Berkeley storms reach unprecedented levels


Berkeley kicked off 2023 with a wet winter storm of unprecedented proportion. The city’s streams have grown many times in size, water has been overflowing out of most gutters, and thunder and lightning have become a part of the average school day. The recent storm has been called a “bomb cyclone” or an “atmospheric river”. It is one of the most impactful weather events the area has seen in recent years.

Mike Lukan, father of Berkeley High School student Andreas Lukan, had his apartment in San Francisco flooded. Their flooded apartment affected the whole family. Andreas Lukan was frustrated that he was  unable to train while recovering from a surgery that has prevented him from playing soccer for BHS this season. The family also chose not to travel for fear of the dangers that the storm could bring.

However, in combination with the power outages caused by the storm and the inability for many to enjoy being outside, families found ways to entertain themselves indoors. 

“After depriving us of electricity, the storm made for good family bonding time. We were all trapped inside together, playing board games by candlelight,” said BHS freshman Henry Williams. 

The storm brought high winds, which in turn caused a lot of property damage.
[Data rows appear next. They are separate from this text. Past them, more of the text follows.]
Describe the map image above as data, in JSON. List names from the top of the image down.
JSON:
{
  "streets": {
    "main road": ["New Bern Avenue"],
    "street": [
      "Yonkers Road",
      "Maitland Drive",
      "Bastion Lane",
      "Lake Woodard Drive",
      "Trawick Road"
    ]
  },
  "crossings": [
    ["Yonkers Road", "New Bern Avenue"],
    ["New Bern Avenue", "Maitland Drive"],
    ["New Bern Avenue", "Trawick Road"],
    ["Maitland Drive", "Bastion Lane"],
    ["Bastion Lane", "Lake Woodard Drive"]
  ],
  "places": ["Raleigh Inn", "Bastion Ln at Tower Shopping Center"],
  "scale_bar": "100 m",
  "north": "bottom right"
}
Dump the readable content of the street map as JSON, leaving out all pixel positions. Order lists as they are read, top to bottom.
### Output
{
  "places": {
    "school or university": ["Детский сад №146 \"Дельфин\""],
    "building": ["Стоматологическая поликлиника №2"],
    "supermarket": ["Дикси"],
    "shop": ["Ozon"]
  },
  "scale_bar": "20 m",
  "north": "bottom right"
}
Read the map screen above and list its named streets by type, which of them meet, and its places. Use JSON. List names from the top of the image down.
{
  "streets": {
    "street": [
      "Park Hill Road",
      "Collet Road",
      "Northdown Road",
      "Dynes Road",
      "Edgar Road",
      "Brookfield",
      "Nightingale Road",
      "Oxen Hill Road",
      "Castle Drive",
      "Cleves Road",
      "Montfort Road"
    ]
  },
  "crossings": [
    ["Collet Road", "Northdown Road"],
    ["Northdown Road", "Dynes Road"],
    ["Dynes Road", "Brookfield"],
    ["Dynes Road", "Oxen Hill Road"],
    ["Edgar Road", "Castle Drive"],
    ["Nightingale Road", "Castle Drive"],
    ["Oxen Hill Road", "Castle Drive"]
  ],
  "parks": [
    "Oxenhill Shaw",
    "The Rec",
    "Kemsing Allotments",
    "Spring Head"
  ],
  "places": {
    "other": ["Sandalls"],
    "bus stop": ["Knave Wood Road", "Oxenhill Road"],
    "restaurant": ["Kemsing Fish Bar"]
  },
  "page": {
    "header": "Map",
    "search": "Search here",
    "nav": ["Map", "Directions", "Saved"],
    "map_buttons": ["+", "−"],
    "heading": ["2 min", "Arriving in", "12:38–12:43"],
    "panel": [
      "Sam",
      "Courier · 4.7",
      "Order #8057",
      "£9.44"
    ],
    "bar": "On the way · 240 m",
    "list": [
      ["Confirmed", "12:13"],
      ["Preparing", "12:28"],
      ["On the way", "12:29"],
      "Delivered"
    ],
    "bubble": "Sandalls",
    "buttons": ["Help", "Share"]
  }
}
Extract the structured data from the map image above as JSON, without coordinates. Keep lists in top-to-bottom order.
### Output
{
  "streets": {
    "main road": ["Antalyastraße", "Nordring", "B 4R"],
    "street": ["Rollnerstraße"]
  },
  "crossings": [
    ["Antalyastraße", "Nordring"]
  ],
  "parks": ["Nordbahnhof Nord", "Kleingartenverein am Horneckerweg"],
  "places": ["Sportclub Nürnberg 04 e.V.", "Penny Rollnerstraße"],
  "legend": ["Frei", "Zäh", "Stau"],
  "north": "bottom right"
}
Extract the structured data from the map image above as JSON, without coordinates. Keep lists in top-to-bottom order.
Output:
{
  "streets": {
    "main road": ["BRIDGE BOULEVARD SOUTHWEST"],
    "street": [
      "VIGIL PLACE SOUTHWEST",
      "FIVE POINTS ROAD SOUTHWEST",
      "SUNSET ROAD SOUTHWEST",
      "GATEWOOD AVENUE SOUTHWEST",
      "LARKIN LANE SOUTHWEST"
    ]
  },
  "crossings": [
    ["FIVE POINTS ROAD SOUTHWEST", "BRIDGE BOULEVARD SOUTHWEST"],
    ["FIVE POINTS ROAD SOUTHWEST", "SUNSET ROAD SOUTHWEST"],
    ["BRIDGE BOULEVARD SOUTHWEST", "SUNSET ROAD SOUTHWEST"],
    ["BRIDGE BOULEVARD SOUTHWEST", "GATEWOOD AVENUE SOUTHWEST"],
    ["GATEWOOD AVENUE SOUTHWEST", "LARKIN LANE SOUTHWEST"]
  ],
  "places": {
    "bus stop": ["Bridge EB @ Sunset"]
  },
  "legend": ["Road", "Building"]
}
William’s family had a tree fall very near to their home near Tilden Regional Park.

BHS freshman and girls varsity soccer player Ali Forbush has had soccer games canceled due to power outages and has had to practice in heavy rain.

“Ending practice while you’re dripping wet, it’s not necessarily fun,” Forbush said. 

She has also noticed the flooding has impacted places near to her. According to Forbush, Codornices Creek and Strawberry Creek have overflowed, causing the  streets and the parks they run through, to flood. Trash has partially blocked many gutters and sewers, inhibiting drainage to the ocean and therefore causing more flooding. 

Although the storm has been physically destructive and disruptive to daily life, many are thankful. Forbush welcomes any water to a state that has been in a drought for over a decade, despite the negative impacts it has had on her winter plans.